Globally, the watershed approach has been proven as a way to bridge human and natural systems for the conservation, sustainable use, and renewal of natural resources, especially water.

Reforms and decentralization across the global South have elevated the need to build on participatory watershed development and management, particularly among major development organizations promoting investments and interventions in watersheds across the Hindu Kush Himalaya (HKH).

Given the suitability and perceptible impacts of watershed approach on sustainable natural resource management most of HKH countries now have national development strategies in place that expect to counter conservation and development challenges at scale posed by non-climatic as well as climatic factors. Diverse perspectives notwithstanding, project experience across the HKH demonstrates that the watershed management approach can, under the right mix of specific instruments and associated investments, create the synergies required both for sustainable soil and water conservation and for the optimisation of resource use that will improve the local livelihoods. The overall conclusion is that we need to follow the principle of partnership and collaboration and establish a viable working relationship with the participating governments since the proposed New Generation Watershed Management (NWGM) initiatives are going to be tested and applied in their territory for the benefit of their people. It is understood that NGWM will have to take on board both, climatic and non-climatic issues, which in combination have exacerbated the complexity in managing the watershed landscapes.

In other words, several key structural and reform processes (e.g., decentralization, water governance institutions) in HKH have been slow, and hence inherent issues of good governance, participatory management of natural resources, use of value-added technologies and productive involvement of private sector have not been resolved. Climate agenda has been added only off-late and hence a huge demand of innovating upon the current watershed management practices has emerged.

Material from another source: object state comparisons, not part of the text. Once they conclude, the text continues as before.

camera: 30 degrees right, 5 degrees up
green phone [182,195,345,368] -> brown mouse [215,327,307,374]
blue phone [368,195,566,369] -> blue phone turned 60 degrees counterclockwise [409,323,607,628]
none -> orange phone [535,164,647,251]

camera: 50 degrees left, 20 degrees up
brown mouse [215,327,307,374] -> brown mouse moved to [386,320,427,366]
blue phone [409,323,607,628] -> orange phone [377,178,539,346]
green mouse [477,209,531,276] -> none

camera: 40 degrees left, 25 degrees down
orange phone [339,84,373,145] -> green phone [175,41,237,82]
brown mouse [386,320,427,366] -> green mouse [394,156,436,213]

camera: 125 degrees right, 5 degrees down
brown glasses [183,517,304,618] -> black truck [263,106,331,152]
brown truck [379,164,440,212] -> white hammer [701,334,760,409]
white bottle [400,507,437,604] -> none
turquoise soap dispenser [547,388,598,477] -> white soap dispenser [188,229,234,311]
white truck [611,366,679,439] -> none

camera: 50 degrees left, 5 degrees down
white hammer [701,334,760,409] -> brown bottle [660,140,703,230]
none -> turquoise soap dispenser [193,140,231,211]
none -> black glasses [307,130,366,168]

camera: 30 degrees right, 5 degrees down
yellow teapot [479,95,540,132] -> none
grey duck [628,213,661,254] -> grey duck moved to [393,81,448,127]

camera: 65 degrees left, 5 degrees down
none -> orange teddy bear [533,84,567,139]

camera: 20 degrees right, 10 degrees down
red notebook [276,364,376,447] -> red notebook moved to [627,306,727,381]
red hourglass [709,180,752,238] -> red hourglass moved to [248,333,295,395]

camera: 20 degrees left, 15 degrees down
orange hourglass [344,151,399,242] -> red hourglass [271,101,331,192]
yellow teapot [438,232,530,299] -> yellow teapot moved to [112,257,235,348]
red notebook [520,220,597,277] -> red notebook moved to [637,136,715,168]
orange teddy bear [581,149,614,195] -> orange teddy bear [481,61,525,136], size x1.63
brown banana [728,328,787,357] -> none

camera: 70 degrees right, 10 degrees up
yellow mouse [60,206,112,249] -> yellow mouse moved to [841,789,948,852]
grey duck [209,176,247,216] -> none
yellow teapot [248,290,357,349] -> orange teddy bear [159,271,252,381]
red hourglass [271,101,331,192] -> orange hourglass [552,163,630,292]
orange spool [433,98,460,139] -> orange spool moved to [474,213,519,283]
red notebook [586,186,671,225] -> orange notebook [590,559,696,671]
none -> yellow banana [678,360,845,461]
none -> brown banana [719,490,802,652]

The new watershed initiatives in HKH need to network key institutions to collaborate on testing NGWM in critical RBs/Watersheds. While the ’Strategic Results Framework’ of ICIMOD provides a wider scope for testing NGWM through its transboundary landscape management and river basin management initiatives, the Mountain Partnership on the other hand offers an advocacy platform for its vertical and horizontal levels integration. The new concept can rely on the above 4 strategic pathways as aligned to regional and global demands for finding answers to: How should transboundary cooperation work?; How adaptive management can be practiced?; Can local financial mechanisms be the panacea for sustainability of impacts and financial investments made?; and How modern institutions for capacity building should look like?; and which are the promising capacity building packages for tackling regional challenges thrown by climatic and non-climatic factors? The adapted concept is designed to involve HKH countries, government interventions and range of institutions and communities. The concept, however, needs to integrate in existing institutional structures and thus avoid duplicity and needless complexity and confusion. Formal and informal local government structures can provide viable entry points for broad-sector collaboration. The concept is timely as transboundary cooperation in HKH – as realized by all nations – is the key to secure and sustain watershed based ecosystems for the benefit and welfare of massive populations across upstream-downstream boundaries having transnational character. More importantly, adoption of NGWM in the Himalayan context will help achieve the Sustainable Development Goals, as it aligns generally with several goals such as # 1, 5, 6, 13 and more specifically with goal # 15 (4). This keeping in view that poverty in HKH is still higher than plains of South Asia, due to outmigration of men, women issues have become pertinent, climate change is fast emerging as a future challenge, other natural disasters and sustainable management of resources and good resource governance remain enigmatic themes. This publication is a product of a major workshop outputs held in 2011 by ICIMOD jointly with FAO and is complemented by learning of some key watershed development initiatives in HKH over the last decade.

The report was co-funded by the Royal Norwegian Embassy in Nepal.